My friend and I have discussed tamarind multiple times. He told me about a store where I can get it and I bought a block of it. I wondered what I was supposed to do to it to turn it into the soup bowlful of ambrosia. He says he just eats it as is – which is all he can really do since he’s made clear that cooking isn’t a skill he’s going to acquire in this lifetime.
As for leavings and my meltdowns regarding them, I suppose it started when Great Grandpa died. My uncle moved away, my cousins, my first girlfriend, my second, my third, my other cousins. Every year people left my life, hardly ever to return. Some of these leavings were especially tragic like when my dad died in an accident when I was a teenager or my friends in more recent years.

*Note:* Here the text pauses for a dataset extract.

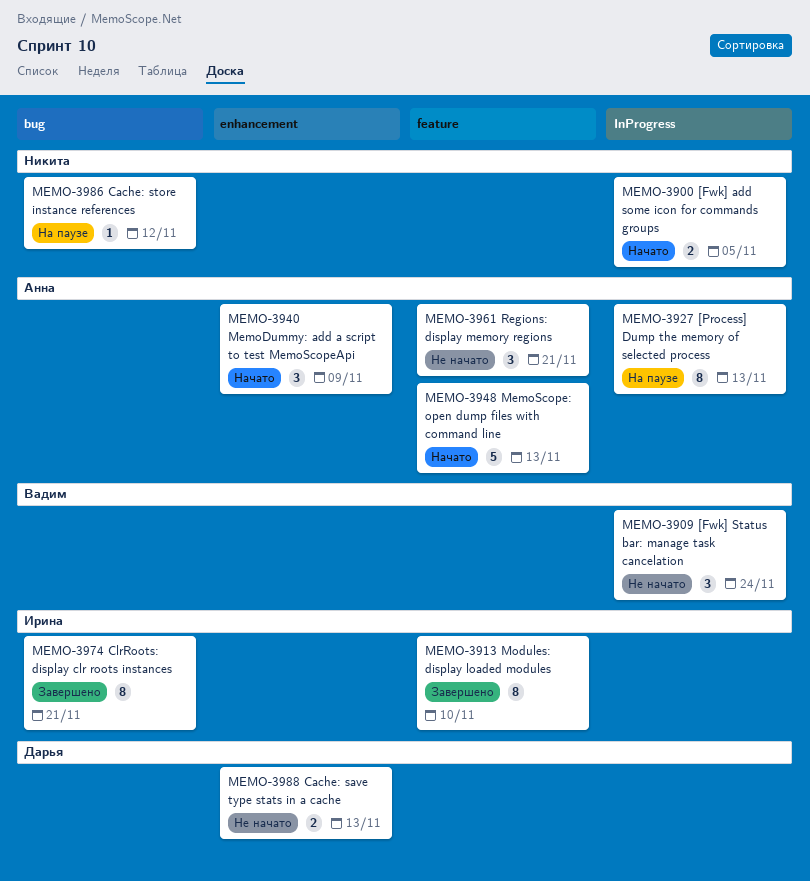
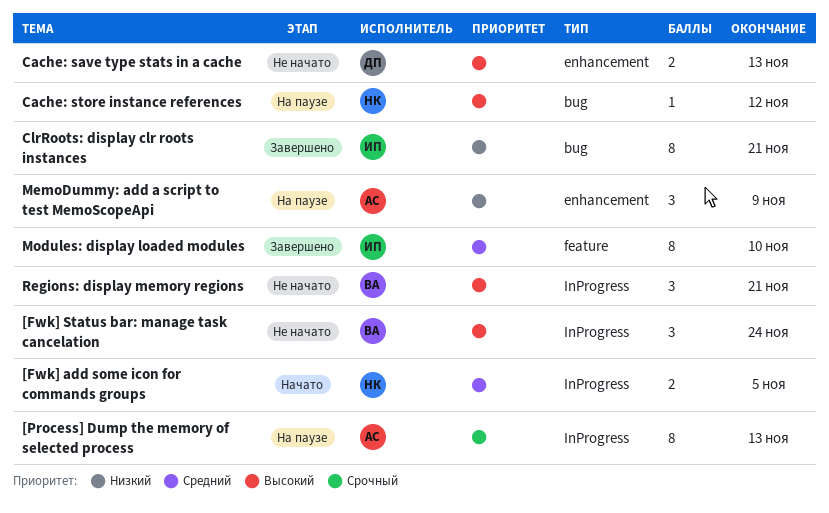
MemoDummy: add a script to test MemoScopeApi, status: Начато -> На паузе
MemoScope: open dump files with command line: present -> none
Regions: display memory regions, owner: Анна -> Вадим
Regions: display memory regions, label: feature -> InProgress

Since my Indian friend has already shown he’s capable of moving halfway around the Earth, I suppose he’s especially clueless that not all of us are capable of such things. I couldn’t manage life in Indiana very well, let alone India – though I suspect India might be more interesting. And they have tamarind. All Indiana has is corn and soybeans, and to repeat an Indiana joke, corn is the state tree.
I’ve been thinking for a while that I should give my friend a parting gift, but I couldn’t think what to give. “Lush” made me think of tamarind and the green, cultivated city on the other side of the world my friend knew as a child.
Yes, I know the world has gotten smaller with the internet, but it can’t replace drinking tea and eating bagels together while he opens my eyes to new ways of thinking about different things. I’ll miss seeing his flush of happiness when he comes in after his dance class, still full of energy. I’ll miss laughing with him when he makes another of our friends laugh, and I’ll miss laughing when he doesn’t get my teasing. I’ll miss his calm and tolerant approach to life.